Выбранный отрывок:
----------

Но статья Л. Аннинского была единственной серьезной попыткой затеять обсуждение. Снискав себе славу блистательного парадоксалиста, он и тут не изменил своему методу. “Я беру не тех, кто пишет “лучше” других. Может, и не “лучше”. Я беру тех, кто видит и чует в нашей реальности то, чего иной маститый зубр, заросший до глаз мастерством, не видит и не чует. Это не “слой” и не “срез” реальности, и даже не просто открытие типа. Это скорее — мгновенный, странный контакт полюсов... Впрочем, сейчас я вас подключу”. Далее он “подключает” читателя к четырем пьесам: “Ретро” А. Галина, “...И порвется серебряный шнур” А. Казанцева, “Пять углов” С. Коковкина и моей, в которых, по его наблюдению, “вчерашние мечтатели”, “разорванные бытом”, “устало бродят на развалинах вчерашнего романтизма”. Бродят и “неожиданно для себя стервенеют”. Аннинскому показалась самой значительной и поистине “учуянной” в реальности “одна линия напряжения, один жизненный контакт: момент своеобразной идейной и психологической аннигиляции этих усталых людей с их оппонентами”.

О чем идет речь, далее разъясняется. Вот, в частности, о моем сочинении: “Пронзительная правда его пьесы — это вот взаимное раздражение людей — и из-за чего? Из-за чистого престижа. Фантастика: все плевали на “материальное”, все ужасно “духовны”, почти безвоздушны, “летят пушинками”! Но в этой своей “духовности” обнаруживают такую гордыню, такую ненависть, словно делят последнюю рубашку. По-моему, ни классике, ни советской драме прошлых десятилетий такое не снилось. Эти новые “интеллигенты”, эти “бессребреники”... До чего же детально, до чего прейскурантно они знают, от чего именно, от каких дефицитов и дубленок они гордо отказываются! И до чего высокомерны они в своей видимой безучастности! Нет, это не “старые идеалисты”, и боюсь, что это не спор людей чести против хамов: это спор нуворишей разного срока призыва”.

Вот это наблюдение для меня было особенно ценно. Потому что уже и театры, и критики привычно стали противопоставлять: “духовные” — “бездуховные”, “правая” — “левая сторона”, “верх” — “низ”. Но основа “духовного” престижа семьи Табуновых — всего лишь миф о большом советском писателе, на чьей даче они пребывают. Развеять его осмелилась только Алина, и то в приступе отчаяния, почти в истерике. Я с самого начала говорил актерам: не заблуждайтесь, это кто-нибудь вроде Павленко, Соболева — баловень партии и любимец карательных органов. Да и молодая вдова его личность сомнительная. Родство с ним почувствовали даже министерские чиновники, то и дело твердившие на обсуждениях: “не унижайте писателя!”, “защитите писателя Табунова!”.

----------

Данные для изучения:
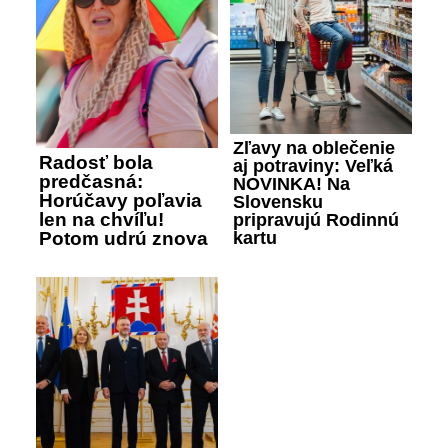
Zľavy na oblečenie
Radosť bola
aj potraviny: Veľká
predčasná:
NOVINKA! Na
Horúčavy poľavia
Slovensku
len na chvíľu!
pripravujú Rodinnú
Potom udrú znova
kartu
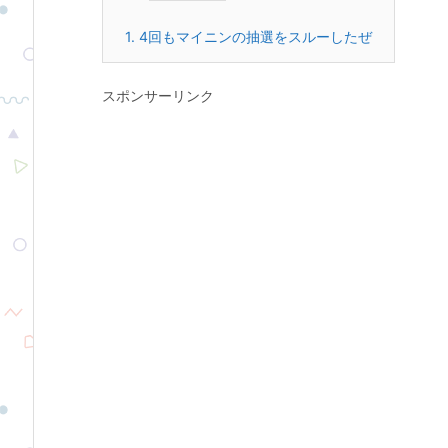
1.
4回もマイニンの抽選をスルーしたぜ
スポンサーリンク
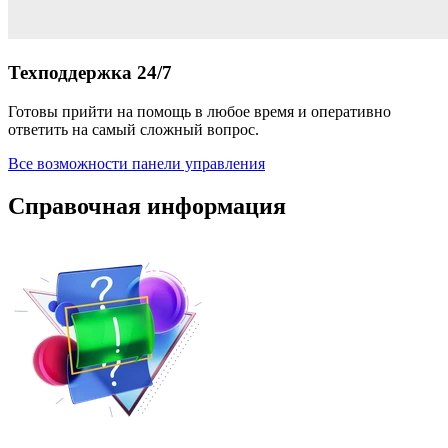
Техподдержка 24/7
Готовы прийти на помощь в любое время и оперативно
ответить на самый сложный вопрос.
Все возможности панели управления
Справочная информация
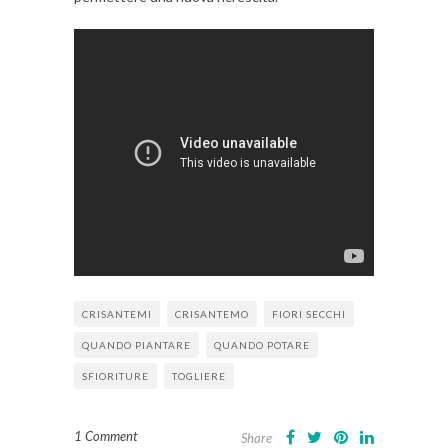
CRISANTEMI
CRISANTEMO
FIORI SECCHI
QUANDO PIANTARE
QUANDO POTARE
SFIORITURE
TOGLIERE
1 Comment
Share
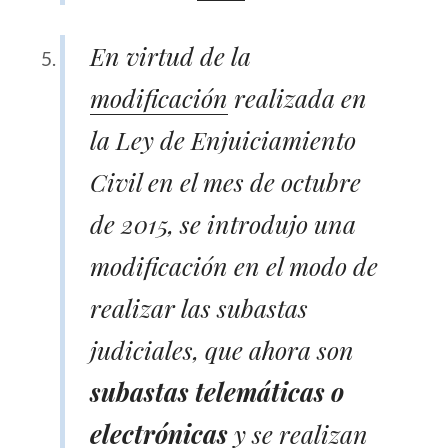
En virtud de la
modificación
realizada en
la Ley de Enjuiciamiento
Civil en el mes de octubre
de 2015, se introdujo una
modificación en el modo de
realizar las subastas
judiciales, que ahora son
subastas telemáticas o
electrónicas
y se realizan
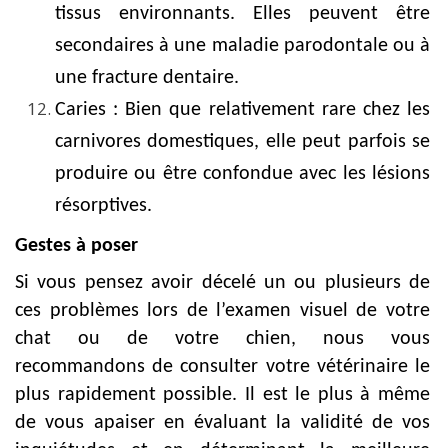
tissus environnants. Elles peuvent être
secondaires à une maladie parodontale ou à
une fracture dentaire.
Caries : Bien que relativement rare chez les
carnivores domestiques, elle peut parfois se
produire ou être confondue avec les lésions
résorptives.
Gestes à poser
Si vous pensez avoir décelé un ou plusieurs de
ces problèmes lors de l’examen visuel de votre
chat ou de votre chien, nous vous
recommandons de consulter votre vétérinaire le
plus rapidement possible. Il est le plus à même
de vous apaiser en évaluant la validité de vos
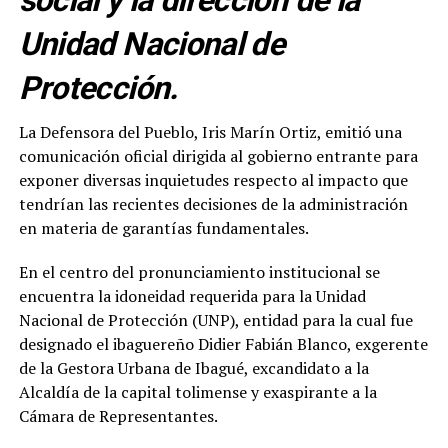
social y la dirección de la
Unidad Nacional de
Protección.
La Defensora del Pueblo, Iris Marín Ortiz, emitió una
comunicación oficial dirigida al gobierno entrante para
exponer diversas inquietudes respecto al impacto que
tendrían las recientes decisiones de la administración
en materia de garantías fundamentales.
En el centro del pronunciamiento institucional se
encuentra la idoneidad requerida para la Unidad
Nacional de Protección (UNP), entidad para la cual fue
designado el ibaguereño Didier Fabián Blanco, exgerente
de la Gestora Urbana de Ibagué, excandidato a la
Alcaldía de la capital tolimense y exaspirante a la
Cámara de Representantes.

----------

Проверьте понимание:
1) Согласуются ли с отрывком о статье Аннинского утверждения (a) Аннинский выбирает авторов, которые пишут лучше других; (b) Аннинский разбирает четыре пьесы; (c) миф о большом советском писателе решилась развеять Алина? На каждое ответьте «да» или «нет» и дословно приведите решающие слова отрывка.
2) Переведите на английский предложение из отрывка о статье Аннинского: «Но основа “духовного” престижа семьи Табуновых — всего лишь миф о большом советском писателе, на чьей даче они пребывают.»

Ответы к заданиям:
1)
(a) Нет: «Я беру не тех, кто пишет “лучше” других.»
(b) Да: «Далее он “подключает” читателя к четырем пьесам».
(c) Да: «Развеять его осмелилась только Алина, и то в приступе отчаяния, почти в истерике.»

2) But the basis of the Tabunov family's "spiritual" prestige is merely a myth about a great Soviet writer at whose dacha they are staying.